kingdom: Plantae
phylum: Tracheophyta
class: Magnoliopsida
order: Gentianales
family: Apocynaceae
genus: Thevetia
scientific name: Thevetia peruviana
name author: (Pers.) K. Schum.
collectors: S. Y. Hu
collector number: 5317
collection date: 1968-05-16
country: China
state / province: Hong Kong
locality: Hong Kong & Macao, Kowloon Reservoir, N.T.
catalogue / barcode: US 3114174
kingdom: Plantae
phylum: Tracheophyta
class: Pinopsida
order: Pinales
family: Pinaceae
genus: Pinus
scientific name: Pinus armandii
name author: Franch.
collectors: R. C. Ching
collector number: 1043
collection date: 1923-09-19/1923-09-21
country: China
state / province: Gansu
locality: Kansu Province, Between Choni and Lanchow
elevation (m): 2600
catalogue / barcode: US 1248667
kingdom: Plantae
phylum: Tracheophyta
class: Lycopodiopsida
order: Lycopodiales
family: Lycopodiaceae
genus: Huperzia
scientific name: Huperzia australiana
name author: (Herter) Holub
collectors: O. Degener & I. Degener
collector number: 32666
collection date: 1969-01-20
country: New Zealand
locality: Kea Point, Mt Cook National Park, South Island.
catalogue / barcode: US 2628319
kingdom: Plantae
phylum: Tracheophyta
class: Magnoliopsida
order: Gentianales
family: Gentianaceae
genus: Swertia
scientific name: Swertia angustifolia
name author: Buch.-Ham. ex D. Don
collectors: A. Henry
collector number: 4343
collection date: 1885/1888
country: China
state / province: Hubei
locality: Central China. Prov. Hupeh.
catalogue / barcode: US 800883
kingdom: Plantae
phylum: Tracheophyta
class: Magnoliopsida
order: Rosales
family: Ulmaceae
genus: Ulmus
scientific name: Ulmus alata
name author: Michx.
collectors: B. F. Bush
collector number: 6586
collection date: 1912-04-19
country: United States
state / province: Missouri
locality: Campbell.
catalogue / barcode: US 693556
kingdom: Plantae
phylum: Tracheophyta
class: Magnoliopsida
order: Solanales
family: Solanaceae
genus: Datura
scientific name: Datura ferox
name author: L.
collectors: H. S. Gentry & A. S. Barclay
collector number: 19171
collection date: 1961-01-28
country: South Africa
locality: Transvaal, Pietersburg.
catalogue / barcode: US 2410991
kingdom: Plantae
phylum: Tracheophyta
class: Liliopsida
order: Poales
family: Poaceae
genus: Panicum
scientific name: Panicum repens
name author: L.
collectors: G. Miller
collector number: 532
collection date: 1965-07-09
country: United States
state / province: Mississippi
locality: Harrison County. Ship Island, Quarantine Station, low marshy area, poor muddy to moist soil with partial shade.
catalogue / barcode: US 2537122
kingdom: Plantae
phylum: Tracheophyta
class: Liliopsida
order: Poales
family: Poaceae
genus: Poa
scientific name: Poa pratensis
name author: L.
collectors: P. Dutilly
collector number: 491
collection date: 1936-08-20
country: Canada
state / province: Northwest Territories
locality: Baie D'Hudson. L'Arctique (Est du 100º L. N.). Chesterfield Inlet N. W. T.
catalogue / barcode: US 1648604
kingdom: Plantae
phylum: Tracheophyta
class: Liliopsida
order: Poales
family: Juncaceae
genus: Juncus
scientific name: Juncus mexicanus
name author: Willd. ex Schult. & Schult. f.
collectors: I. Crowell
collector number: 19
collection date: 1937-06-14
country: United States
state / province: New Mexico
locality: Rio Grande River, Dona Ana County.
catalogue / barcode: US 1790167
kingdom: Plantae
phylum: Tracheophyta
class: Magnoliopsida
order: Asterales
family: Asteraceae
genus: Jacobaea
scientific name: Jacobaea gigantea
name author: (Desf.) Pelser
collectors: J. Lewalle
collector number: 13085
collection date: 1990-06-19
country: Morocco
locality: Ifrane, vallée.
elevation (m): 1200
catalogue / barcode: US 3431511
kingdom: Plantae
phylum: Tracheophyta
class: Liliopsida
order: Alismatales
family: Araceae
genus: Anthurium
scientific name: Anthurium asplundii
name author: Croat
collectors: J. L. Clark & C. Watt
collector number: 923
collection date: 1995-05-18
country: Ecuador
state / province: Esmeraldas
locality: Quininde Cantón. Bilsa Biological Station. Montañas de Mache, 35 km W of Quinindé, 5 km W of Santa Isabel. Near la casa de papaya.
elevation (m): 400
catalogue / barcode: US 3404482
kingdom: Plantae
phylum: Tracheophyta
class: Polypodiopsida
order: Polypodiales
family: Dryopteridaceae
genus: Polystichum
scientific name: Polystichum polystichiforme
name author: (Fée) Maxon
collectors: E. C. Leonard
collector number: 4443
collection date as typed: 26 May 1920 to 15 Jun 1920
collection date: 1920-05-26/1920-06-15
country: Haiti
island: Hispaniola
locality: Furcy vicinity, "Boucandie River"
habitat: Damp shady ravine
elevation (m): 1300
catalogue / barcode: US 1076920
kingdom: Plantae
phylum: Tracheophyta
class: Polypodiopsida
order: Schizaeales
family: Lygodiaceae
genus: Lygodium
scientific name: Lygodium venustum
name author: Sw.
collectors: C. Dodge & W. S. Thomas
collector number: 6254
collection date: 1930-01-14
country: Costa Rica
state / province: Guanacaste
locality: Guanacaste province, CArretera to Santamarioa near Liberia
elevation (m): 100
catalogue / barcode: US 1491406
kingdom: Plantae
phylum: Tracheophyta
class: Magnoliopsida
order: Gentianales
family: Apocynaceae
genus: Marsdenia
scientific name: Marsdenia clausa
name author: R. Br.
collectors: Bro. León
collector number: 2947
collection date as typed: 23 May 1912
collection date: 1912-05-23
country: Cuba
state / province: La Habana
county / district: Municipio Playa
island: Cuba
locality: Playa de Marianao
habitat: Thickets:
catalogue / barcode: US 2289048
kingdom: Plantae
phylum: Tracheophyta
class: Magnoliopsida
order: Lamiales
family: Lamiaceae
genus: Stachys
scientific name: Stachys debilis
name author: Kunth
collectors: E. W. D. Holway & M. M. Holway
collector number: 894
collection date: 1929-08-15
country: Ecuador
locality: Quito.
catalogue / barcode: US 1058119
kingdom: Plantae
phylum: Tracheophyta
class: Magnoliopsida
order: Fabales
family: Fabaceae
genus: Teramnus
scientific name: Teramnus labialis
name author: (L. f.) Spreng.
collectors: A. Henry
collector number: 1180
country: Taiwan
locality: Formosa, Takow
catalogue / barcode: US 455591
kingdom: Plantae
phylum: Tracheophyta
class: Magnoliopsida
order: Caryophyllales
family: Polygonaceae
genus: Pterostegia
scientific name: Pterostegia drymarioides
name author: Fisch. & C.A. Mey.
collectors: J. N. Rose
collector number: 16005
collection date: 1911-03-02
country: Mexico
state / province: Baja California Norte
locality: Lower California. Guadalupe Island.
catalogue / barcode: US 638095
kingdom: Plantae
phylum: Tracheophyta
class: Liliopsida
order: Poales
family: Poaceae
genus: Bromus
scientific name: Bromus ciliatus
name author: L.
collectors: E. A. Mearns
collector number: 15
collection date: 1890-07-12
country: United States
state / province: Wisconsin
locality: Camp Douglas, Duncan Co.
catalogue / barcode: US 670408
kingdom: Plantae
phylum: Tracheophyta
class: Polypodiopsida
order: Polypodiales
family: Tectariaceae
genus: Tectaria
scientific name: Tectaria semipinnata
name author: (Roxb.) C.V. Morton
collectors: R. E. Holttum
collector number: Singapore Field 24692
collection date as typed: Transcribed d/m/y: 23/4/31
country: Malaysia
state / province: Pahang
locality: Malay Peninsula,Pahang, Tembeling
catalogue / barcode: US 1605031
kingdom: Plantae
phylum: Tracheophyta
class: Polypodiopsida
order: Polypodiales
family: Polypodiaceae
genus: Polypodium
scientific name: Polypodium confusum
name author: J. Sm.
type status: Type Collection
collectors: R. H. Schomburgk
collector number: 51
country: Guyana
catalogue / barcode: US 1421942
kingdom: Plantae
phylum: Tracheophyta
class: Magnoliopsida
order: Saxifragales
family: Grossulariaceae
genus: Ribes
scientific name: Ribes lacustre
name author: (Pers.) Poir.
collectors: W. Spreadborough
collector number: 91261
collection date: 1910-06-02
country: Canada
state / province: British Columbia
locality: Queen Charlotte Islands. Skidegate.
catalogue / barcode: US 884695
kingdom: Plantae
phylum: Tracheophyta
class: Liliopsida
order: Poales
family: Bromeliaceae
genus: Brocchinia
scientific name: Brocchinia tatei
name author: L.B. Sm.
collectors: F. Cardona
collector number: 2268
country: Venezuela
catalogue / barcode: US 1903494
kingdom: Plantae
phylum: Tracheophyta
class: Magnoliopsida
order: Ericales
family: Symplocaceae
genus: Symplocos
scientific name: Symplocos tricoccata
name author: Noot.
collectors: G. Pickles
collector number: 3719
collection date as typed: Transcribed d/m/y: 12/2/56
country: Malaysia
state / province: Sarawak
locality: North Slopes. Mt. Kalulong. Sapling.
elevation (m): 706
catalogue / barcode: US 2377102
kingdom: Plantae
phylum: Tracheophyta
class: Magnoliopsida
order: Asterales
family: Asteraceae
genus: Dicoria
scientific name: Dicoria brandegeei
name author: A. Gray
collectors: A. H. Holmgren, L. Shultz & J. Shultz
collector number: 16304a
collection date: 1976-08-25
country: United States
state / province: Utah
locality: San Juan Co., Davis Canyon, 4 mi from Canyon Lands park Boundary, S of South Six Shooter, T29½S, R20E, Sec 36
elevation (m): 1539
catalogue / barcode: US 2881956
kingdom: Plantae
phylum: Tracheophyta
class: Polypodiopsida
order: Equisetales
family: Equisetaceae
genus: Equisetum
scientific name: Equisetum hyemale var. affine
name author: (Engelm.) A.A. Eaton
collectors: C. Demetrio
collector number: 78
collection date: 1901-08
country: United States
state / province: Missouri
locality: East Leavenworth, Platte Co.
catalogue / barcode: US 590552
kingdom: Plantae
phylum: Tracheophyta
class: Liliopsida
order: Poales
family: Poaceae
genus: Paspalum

## SET EXERCISE
From the data above, copy every line that contains the word "Transcribed".

## SOLUTION BELOW
collection date as typed: Transcribed d/m/y: 23/4/31
collection date as typed: Transcribed d/m/y: 12/2/56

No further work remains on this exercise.